When I go to a lake I've never fished before, I'll look at the water color and say to myself, "According to this lake's water color, this color of lure should work," and I'll start fishing it. Once I catch a bass, if that fish spits up a shad, bluegill, crawfish, or some other bait when I put it in the livewell that's a different color than I'm using, I'll change colors to try and match that bait. If I can match the color exactly, then I believe I'll get even more bites. I'll say to myself, "I've got it figured out now. I know what the bass are eating, I know the color of the bait, and I have that exact match for the color of lure." So, for me, having the right color and the right type of lure that I know the bass are feeding on is a huge confidence builder.
Now having said that, I know you can cast any color of lure, get a bite, and catch a bass. But what I've learned is I'm not trying to get just one bite in a day of fishing.

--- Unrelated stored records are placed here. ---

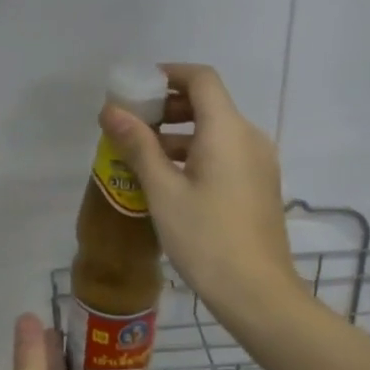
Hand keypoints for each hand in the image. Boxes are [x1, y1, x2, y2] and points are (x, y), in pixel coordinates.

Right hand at [99, 63, 301, 329]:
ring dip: (179, 132)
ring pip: (216, 130)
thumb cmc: (206, 239)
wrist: (258, 294)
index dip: (168, 74)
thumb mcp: (163, 191)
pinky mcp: (259, 185)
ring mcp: (259, 163)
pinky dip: (196, 152)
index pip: (201, 79)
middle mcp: (249, 137)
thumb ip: (138, 145)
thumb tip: (110, 110)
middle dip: (168, 106)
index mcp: (228, 130)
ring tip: (142, 153)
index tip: (137, 88)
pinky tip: (169, 179)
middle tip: (132, 123)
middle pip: (209, 102)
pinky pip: (225, 153)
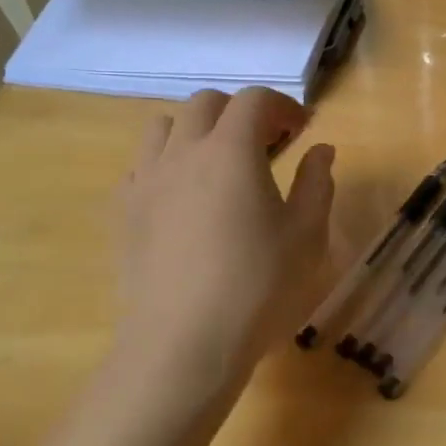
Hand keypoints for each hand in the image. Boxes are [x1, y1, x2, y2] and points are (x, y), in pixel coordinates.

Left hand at [112, 88, 334, 410]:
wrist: (183, 345)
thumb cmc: (257, 286)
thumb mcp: (306, 234)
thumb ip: (317, 182)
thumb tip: (321, 150)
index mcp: (231, 150)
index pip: (254, 99)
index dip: (283, 106)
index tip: (302, 128)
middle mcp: (183, 152)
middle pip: (206, 103)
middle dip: (240, 111)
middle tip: (266, 143)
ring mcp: (146, 181)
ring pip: (164, 126)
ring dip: (197, 130)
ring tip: (219, 162)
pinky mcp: (124, 212)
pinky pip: (141, 165)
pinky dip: (167, 162)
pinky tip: (185, 196)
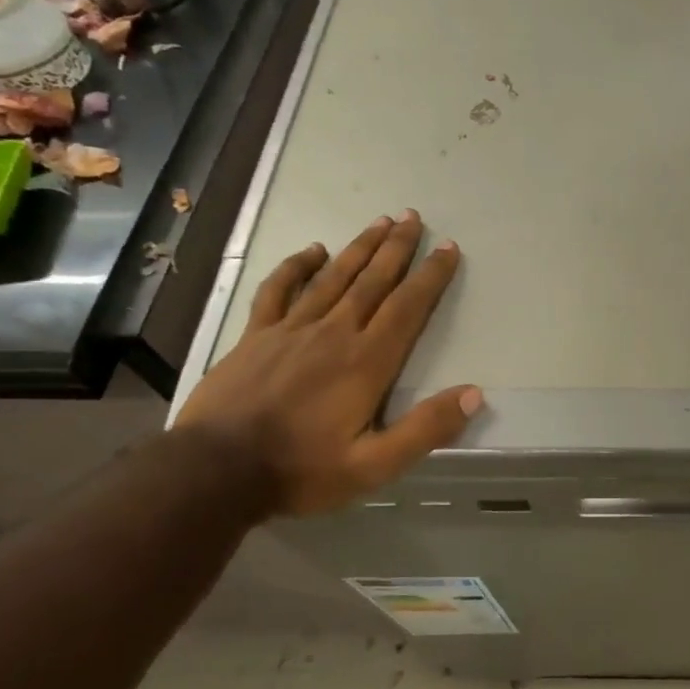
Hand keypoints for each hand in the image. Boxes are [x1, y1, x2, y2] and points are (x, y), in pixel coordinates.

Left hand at [174, 211, 480, 517]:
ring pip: (334, 277)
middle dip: (398, 248)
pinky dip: (296, 266)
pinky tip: (311, 250)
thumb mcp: (375, 465)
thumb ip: (426, 429)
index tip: (448, 248)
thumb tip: (475, 394)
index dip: (432, 276)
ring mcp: (292, 329)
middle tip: (414, 217)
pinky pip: (279, 290)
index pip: (408, 307)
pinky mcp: (257, 335)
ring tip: (381, 221)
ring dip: (360, 248)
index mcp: (367, 362)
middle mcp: (335, 333)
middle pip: (373, 281)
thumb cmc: (301, 469)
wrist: (215, 471)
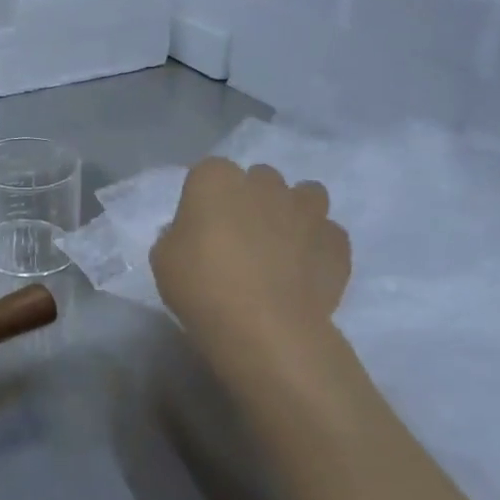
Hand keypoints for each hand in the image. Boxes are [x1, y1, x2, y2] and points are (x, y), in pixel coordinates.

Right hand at [150, 159, 351, 382]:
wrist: (264, 328)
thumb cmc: (201, 286)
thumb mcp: (163, 259)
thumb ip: (177, 235)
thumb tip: (192, 234)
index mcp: (216, 181)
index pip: (209, 171)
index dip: (205, 195)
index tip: (200, 223)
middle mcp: (264, 185)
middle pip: (259, 178)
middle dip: (252, 198)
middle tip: (240, 235)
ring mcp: (306, 211)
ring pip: (306, 195)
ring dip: (294, 211)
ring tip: (282, 243)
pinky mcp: (336, 243)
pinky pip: (328, 234)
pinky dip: (319, 246)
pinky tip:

I want to get 50 bites. I believe if I can fish a lure the size and the color that the bass are feeding on, I'll have a much greater chance of getting those 50 bites than I will if I don't pay close attention to what the bass are eating.
If I only can have two colors of lures to fish all over the nation, under all weather and water conditions, I'll fish either a solid black, a black-and-blue, or a black-and-red lure. I want one of those lures to definitely have a black overtone. And the second lure needs to be a brown lure like green pumpkin, because those two basic colors are what most colors are based on, especially in soft-plastic lures. Then I'll add some other types of colors off those two basic colors, such as watermelon-red, green-pumpkin-sapphire, black-blue, or black-neon.